» What is being asked
Using the data that follows, state the number of lines holding the word "worn", and give no other output.
== Segment start ==
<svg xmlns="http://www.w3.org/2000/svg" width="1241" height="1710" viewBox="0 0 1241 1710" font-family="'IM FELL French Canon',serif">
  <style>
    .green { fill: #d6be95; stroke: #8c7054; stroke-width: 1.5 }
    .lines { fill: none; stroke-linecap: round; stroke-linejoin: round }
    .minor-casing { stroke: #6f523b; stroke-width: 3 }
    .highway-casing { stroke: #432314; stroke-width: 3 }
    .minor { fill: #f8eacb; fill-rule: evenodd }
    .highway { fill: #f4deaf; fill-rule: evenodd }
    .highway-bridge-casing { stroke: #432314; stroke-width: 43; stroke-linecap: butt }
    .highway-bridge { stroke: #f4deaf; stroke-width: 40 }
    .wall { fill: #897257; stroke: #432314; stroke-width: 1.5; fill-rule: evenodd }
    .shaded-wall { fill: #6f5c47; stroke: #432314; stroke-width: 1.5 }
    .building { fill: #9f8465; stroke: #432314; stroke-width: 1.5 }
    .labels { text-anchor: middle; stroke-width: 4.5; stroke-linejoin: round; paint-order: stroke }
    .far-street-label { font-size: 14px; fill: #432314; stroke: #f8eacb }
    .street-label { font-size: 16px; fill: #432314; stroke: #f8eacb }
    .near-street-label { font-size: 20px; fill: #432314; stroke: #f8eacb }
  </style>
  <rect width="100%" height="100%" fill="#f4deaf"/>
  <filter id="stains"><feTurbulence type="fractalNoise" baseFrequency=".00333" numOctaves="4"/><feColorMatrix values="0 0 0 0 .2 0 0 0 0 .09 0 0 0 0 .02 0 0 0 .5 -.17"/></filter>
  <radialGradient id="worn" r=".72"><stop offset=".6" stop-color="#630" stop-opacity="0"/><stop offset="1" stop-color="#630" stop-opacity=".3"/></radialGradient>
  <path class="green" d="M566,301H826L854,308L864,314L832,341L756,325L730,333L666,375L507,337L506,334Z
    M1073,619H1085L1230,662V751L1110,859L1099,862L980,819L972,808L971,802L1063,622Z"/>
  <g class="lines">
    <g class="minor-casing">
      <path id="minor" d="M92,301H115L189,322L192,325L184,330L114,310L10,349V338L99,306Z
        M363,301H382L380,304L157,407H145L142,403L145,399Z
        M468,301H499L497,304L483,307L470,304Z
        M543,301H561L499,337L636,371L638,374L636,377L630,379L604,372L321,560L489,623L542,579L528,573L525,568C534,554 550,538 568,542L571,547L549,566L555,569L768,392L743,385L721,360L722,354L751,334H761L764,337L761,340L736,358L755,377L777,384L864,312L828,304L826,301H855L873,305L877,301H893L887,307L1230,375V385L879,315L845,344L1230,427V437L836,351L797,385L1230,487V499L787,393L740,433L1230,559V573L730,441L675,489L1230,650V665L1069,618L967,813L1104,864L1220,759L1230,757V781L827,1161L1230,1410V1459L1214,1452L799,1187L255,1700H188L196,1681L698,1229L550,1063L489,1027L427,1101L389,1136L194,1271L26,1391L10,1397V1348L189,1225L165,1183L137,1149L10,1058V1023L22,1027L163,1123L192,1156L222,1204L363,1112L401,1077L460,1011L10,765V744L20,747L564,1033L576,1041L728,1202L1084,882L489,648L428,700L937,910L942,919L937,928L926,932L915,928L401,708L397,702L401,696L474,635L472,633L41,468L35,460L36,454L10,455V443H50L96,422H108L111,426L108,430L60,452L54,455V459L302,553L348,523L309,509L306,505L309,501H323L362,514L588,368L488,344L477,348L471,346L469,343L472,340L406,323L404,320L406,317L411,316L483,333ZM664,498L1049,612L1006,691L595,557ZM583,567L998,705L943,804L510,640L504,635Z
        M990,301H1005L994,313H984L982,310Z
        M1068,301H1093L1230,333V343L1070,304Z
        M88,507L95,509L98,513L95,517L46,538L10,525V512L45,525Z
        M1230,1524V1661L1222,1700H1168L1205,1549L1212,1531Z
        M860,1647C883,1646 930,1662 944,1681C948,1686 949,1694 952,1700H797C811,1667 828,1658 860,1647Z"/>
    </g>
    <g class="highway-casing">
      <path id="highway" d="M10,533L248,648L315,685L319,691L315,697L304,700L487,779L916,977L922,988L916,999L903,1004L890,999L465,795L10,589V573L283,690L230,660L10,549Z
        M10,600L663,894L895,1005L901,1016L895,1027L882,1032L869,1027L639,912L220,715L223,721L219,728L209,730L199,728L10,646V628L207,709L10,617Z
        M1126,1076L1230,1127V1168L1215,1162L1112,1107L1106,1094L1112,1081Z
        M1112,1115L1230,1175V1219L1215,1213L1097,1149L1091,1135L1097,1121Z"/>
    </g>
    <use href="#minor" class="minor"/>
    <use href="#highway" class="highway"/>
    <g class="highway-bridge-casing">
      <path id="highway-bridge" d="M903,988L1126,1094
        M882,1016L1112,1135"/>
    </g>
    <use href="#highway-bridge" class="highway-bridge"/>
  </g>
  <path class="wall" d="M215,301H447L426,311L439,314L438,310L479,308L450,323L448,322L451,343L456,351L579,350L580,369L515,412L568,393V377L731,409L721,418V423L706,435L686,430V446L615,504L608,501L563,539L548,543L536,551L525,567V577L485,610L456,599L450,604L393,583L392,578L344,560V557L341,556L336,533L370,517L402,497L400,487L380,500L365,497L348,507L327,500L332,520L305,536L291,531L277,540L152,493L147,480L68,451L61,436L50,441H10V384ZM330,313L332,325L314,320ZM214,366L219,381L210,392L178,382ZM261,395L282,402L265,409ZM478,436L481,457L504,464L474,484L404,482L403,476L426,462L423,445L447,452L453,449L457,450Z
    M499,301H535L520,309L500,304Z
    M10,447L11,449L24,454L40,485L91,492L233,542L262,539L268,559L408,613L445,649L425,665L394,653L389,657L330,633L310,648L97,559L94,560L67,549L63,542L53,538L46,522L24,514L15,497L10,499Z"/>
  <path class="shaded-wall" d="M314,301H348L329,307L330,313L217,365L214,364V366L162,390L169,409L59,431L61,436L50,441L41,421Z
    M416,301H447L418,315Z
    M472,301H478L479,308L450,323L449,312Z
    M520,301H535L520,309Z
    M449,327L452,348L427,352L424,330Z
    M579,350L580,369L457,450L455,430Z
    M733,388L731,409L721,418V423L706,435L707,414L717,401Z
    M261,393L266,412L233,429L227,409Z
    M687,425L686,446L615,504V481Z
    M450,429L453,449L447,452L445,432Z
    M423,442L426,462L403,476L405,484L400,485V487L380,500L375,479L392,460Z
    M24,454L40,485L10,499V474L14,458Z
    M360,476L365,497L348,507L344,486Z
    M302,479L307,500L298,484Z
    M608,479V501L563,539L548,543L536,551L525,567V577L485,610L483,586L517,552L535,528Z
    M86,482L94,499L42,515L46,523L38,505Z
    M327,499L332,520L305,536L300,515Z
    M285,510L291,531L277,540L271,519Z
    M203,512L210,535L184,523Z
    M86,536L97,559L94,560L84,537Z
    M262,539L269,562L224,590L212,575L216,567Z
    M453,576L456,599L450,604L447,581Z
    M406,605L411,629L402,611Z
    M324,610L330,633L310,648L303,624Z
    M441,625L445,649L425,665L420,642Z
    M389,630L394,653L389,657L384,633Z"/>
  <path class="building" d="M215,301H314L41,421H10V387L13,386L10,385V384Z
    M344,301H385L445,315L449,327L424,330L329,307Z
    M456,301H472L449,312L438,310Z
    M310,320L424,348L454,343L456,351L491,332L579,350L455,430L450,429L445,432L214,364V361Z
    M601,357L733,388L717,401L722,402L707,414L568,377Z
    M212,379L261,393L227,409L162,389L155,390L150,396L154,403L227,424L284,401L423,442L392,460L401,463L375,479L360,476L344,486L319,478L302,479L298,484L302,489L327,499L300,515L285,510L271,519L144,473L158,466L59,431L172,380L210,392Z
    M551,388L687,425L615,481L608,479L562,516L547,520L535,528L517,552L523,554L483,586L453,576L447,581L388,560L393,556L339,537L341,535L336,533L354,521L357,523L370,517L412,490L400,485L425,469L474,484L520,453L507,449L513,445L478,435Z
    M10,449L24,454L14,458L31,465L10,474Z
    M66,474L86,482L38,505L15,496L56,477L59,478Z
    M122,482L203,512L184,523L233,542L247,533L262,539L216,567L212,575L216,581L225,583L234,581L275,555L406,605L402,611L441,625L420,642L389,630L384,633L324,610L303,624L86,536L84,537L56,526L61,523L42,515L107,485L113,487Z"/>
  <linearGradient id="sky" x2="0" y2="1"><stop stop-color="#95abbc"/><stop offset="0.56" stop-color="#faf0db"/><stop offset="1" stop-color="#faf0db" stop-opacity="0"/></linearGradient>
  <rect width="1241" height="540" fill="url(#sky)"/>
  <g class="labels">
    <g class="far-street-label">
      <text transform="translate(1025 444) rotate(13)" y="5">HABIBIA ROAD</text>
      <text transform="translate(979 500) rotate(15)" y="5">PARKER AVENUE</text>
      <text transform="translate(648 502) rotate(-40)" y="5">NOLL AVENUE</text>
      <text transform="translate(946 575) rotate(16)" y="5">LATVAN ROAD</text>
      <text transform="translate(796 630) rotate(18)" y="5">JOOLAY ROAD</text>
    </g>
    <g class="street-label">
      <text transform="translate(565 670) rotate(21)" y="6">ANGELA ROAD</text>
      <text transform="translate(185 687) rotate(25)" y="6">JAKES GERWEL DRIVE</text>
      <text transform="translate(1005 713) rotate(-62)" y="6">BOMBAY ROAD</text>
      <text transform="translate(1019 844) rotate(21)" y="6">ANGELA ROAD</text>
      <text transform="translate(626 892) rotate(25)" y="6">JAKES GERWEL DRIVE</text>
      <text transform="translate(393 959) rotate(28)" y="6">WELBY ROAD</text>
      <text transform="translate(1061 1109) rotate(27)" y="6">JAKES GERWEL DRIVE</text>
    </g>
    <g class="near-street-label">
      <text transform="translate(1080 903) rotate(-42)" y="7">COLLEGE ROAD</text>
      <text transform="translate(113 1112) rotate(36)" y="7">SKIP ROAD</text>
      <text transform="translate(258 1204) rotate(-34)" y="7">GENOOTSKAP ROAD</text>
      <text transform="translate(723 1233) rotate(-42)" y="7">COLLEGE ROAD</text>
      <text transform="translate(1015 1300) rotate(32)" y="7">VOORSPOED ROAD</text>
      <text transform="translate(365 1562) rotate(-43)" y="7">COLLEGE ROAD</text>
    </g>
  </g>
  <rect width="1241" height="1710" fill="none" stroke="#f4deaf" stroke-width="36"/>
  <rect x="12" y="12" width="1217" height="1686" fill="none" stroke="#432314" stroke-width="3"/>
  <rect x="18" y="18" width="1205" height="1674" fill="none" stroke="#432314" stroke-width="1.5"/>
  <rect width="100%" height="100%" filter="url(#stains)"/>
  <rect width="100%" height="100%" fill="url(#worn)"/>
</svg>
== Segment end ==
» Response to the task
2